**Dataset extract**.
Segment Open
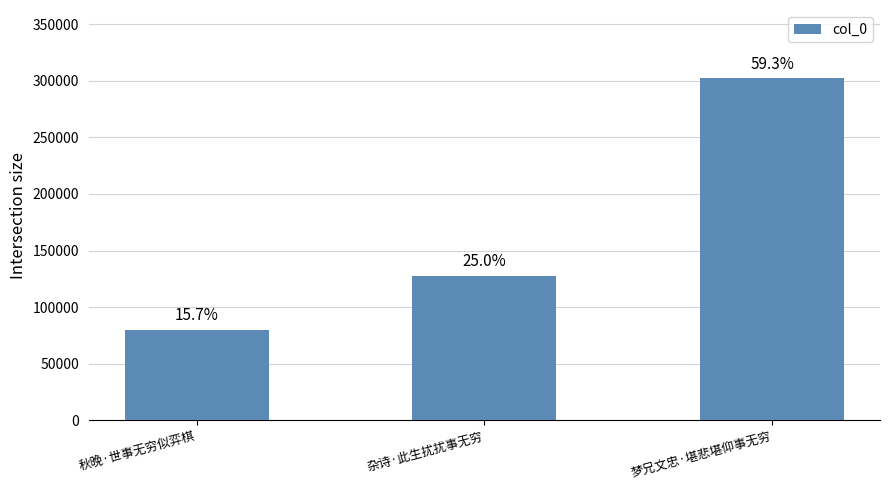

How many bars are there in total?

3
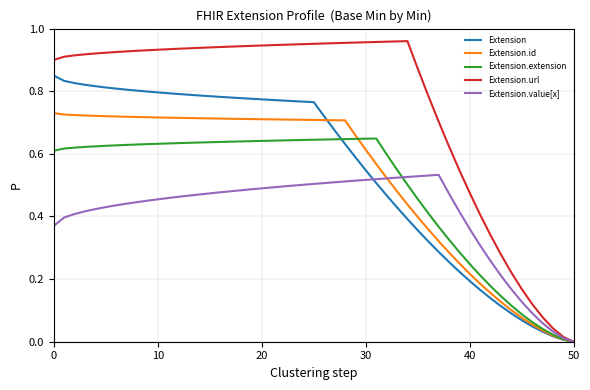

List the series in order of their peak value, highest first.

Extension.url, Extension, Extension.id, Extension.extension, Extension.value[x]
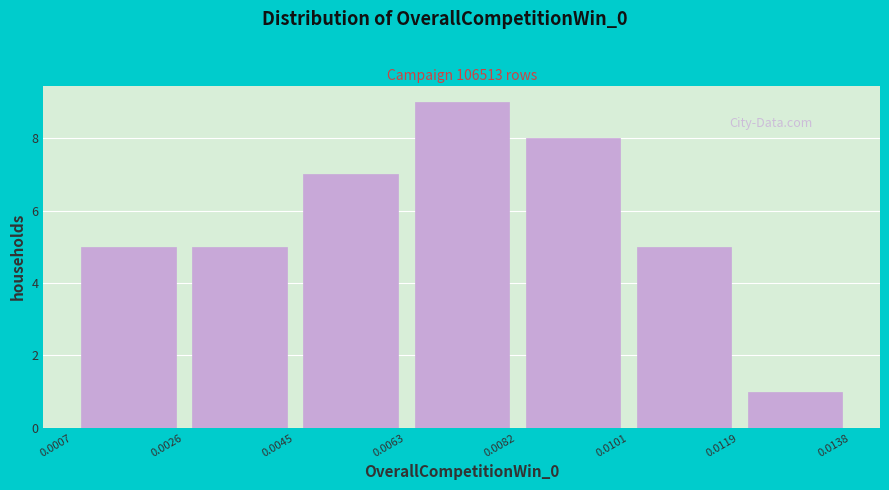

Reading left to right, transcribe this chart: for each bar, give the range it covers on the x-axis and its height. The values are not printed on the chart, so give them approximately, as read against the axis.

0.0007 to 0.0026: 5
0.0026 to 0.0045: 5
0.0045 to 0.0063: 7
0.0063 to 0.0082: 9
0.0082 to 0.0101: 8
0.0101 to 0.0119: 5
0.0119 to 0.0138: 1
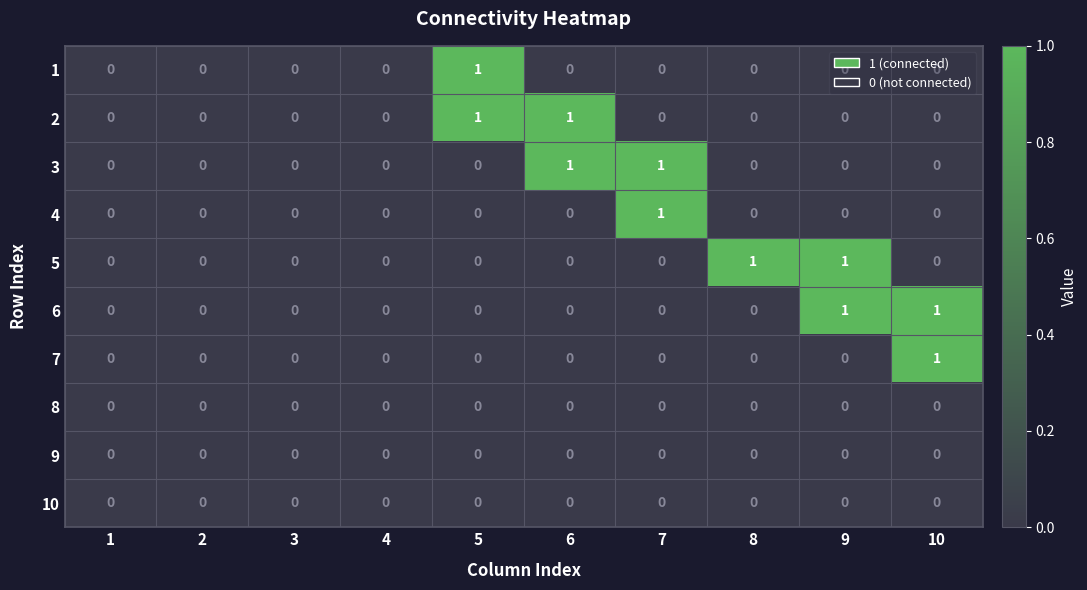

How many 6 values are between 0 and 1?

10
Segment Closed
**Job**. Please rewrite all of the material above as a numbered list, one line per item, leaving out the blank lines and the pictures.

**Task answer**.
1. How many bars are there in total?
2. 3
3. List the series in order of their peak value, highest first.
4. Extension.url, Extension, Extension.id, Extension.extension, Extension.value[x]
5. Reading left to right, transcribe this chart: for each bar, give the range it covers on the x-axis and its height. The values are not printed on the chart, so give them approximately, as read against the axis.
6. 0.0007 to 0.0026: 5
7. 0.0026 to 0.0045: 5
8. 0.0045 to 0.0063: 7
9. 0.0063 to 0.0082: 9
10. 0.0082 to 0.0101: 8
11. 0.0101 to 0.0119: 5
12. 0.0119 to 0.0138: 1
13. How many 6 values are between 0 and 1?
14. 10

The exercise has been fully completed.